The two movements from the Kreutzer Sonata are
unpublished takes from the commercial London recording of 1930. I’ve
always found his huge downward portamenti in the opening of the first
movement to be as intensely provocative, as part of a musical argument,
as the rather austerely snatched phrasing. His passagework positively
crackles and Friedman is a worthily combustible partner, both men in
regally driving form; the reappearance of that immodest portamento at
the end of the movement is part and parcel of Huberman’s expressive
symmetry. The differences however between this and the published take
are minimal as is the case in the finale of the sonata, where Friedman’s
bass pointing makes itself exquisitely apparent. The Smetana suffers
from some acetate wear but as a performance is full of affectionate
drive and not heated artificially at the climax as it all too often
can be – an additional pleasure is that he never recorded it commercially.

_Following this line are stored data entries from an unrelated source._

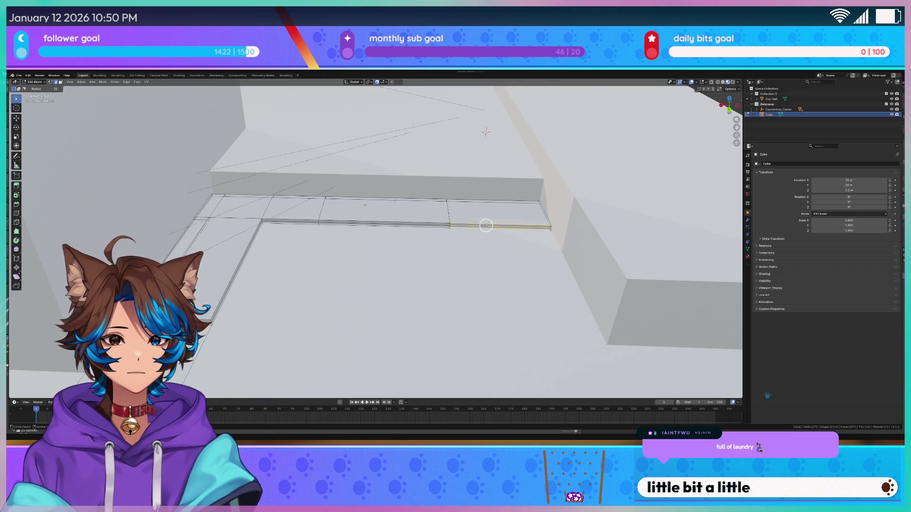
pyautogui.scroll(2, 408, 246)
pyautogui.scroll(3, 331, 270)
pyautogui.click(187, 203)
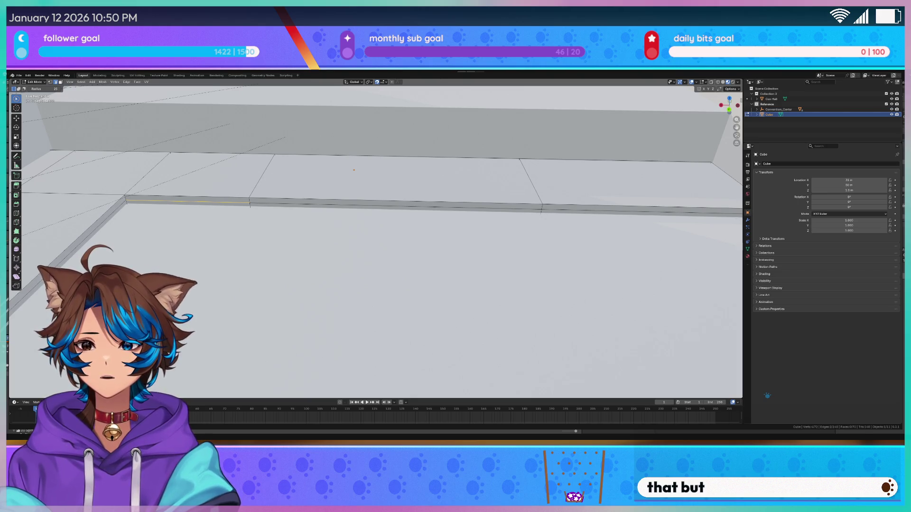
pyautogui.scroll(-3, 325, 256)
pyautogui.scroll(-2, 324, 256)
pyautogui.scroll(3, 300, 256)
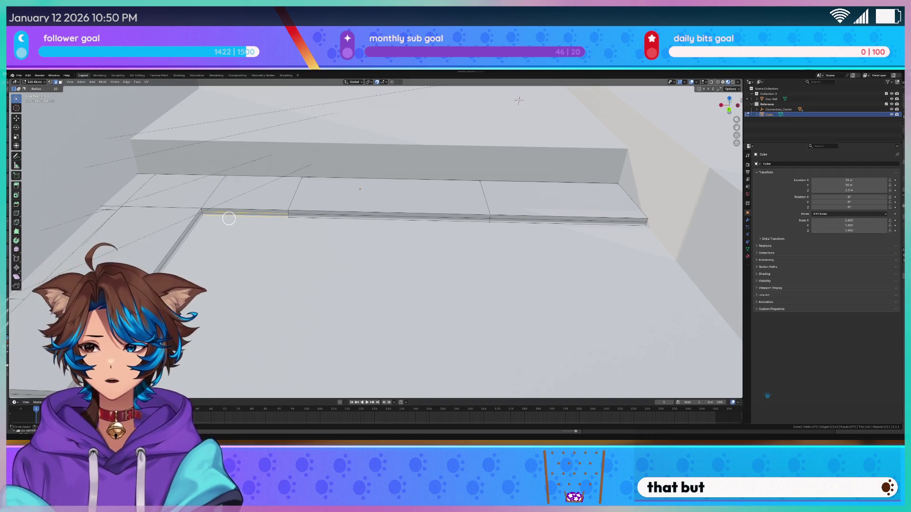
pyautogui.scroll(2, 228, 218)
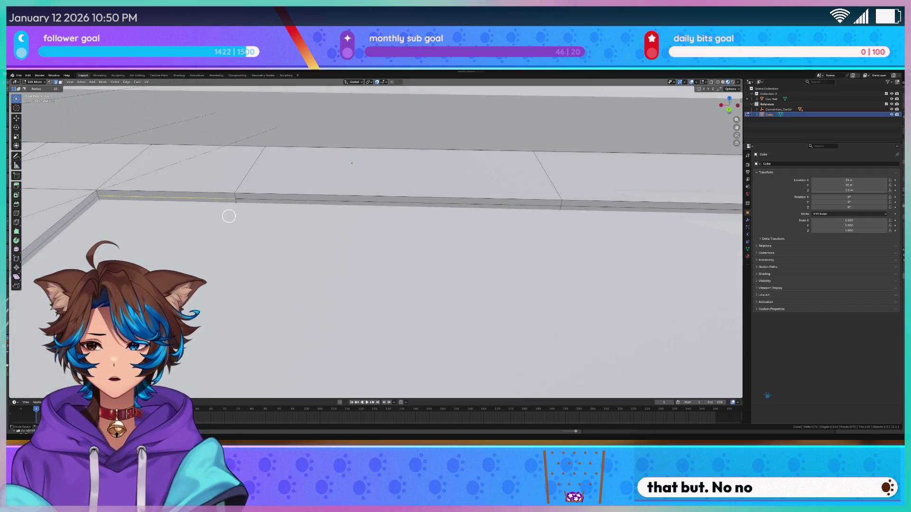
pyautogui.click(302, 198)
pyautogui.moveTo(304, 194); pyautogui.dragTo(348, 247, button='middle')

The Bach is incomplete unfortunately – he’d recorded it commercially
for Columbia in 1935 – but was a favourite Chorale Prelude of Huberman’s
and he plays it with rapt devotion if again with idiosyncratic tonal
resources.
Once again this is a release of considerable distinction.
Huberman was an endlessly fascinating, endlessly provocative violinist
and his legacy’s expansion in the past few things has been a source
of admiration and excitement to his still legion of admirers amongst
whom, even doubtfully, I register myself.